SuperCache supports distributing data across a cluster of Erlang nodes with configurable consistency guarantees, automatic partition assignment, and continuous health monitoring.
Note: Distributed mode is production-ready but still evolving. Always test with your specific workload before deploying to critical systems.
Cluster Architecture
SuperCache uses a primary-replica model with hash-based partition assignment:
┌─────────────────────────────────────────────────────────────┐
│ Cluster │
│ │
│ ┌─────────────┐ ┌─────────────┐ ┌─────────────┐ │
│ │ Node A │ │ Node B │ │ Node C │ │
│ │ (Primary) │◄──►│ (Replica) │◄──►│ (Replica) │ │
│ │ P0, P3, P6 │ │ P1, P4, P7 │ │ P2, P5, P8 │ │
│ └─────────────┘ └─────────────┘ └─────────────┘ │
│ │ │ │ │
│ └──────────────────┼──────────────────┘ │
│ │ │
│ Replication (async/sync/WAL) │
└─────────────────────────────────────────────────────────────┘Partitions are assigned by rotating the sorted node list.
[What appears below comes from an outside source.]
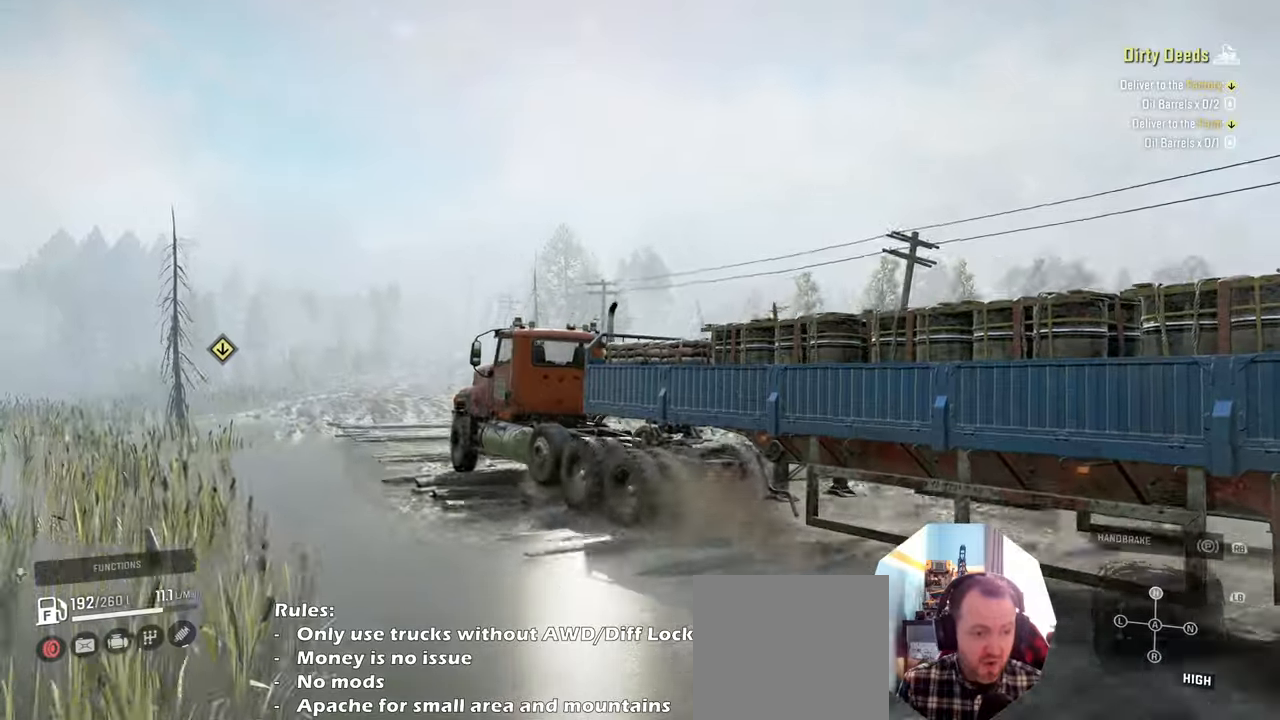
{"buttons": ["R2"], "left_stick": "right", "right_stick": "center", "events": [[434, "left_stick", "right"], [467, "right_stick", "center"]]}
With N nodes and replication factor R, partition idx gets:
- Primary:
sorted_nodes[idx mod N] - Replicas: Next
min(R-1, N-1)nodes in the rotated list
Configuration
Basic Setup
All nodes must share identical partition configuration:
# config/config.exs
config :super_cache,
auto_start: true,
key_pos: 0,
partition_pos: 0,
cluster: :distributed,
replication_mode: :async, # :async | :sync | :strong
replication_factor: 2, # primary + 1 replica
table_type: :set,
num_partition: 8 # Must match across ALL nodesPeer Discovery
Configure cluster peers for automatic connection:
# config/runtime.exs
import Config
config :super_cache,
cluster_peers: [
:"node1@10.0.0.1",
:"node2@10.0.0.2",
:"node3@10.0.0.3"
]The application will automatically connect to peers on startup and join the cluster.
Manual Bootstrap
For dynamic clusters or runtime control:
SuperCache.Cluster.Bootstrap.start!(
key_pos: 0,
partition_pos: 0,
cluster: :distributed,
replication_mode: :strong,
replication_factor: 2,
num_partition: 8
)Replication Modes
SuperCache offers three replication modes, each trading off latency vs. durability:
| Mode | Guarantee | Latency | Use Case |
|---|---|---|---|
:async | Eventual consistency | ~50-100µs | High-throughput caches, session data, non-critical state |
:sync | Majority ack (adaptive quorum) | ~100-300µs | Balanced durability/performance, user preferences |
:strong | WAL-based strong consistency | ~200µs | Critical data requiring durability, financial state |
Async Mode
Fire-and-forget replication via a Task.Supervisor worker pool. The primary applies the write locally and immediately returns :ok. Replication happens in the background.
config :super_cache,
replication_mode: :asyncPros: Lowest latency, highest throughput Cons: Writes may be lost if primary crashes before replication completes
Sync Mode (Adaptive Quorum Writes)
Returns :ok once a strict majority of replicas acknowledge the write. Avoids waiting for slow stragglers while maintaining strong durability guarantees.
config :super_cache,
replication_mode: :syncHow it works:
- Primary applies write locally
- Sends to all replicas via
Task.async - Returns
:okas soon asfloor(replicas/2) + 1acknowledge - If majority fails, returns
{:error, :quorum_not_reached}
Pros: Durable without waiting for all replicas, tolerates slow nodes Cons: Slightly higher latency than async
Strong Mode (WAL-based Consistency)
Replaces the heavy Three-Phase Commit (3PC) protocol with a Write-Ahead Log (WAL) approach. ~7x faster than traditional 3PC (~200µs vs ~1500µs).
config :super_cache,
replication_mode: :strong
# Optional WAL tuning
config :super_cache, :wal,
majority_timeout: 2_000, # ms to wait for majority ack
cleanup_interval: 5_000 # ms between WAL cleanup cycles
max_pending: 10_000 # max uncommitted entriesHow it works:
- Write to local ETS immediately (write-ahead)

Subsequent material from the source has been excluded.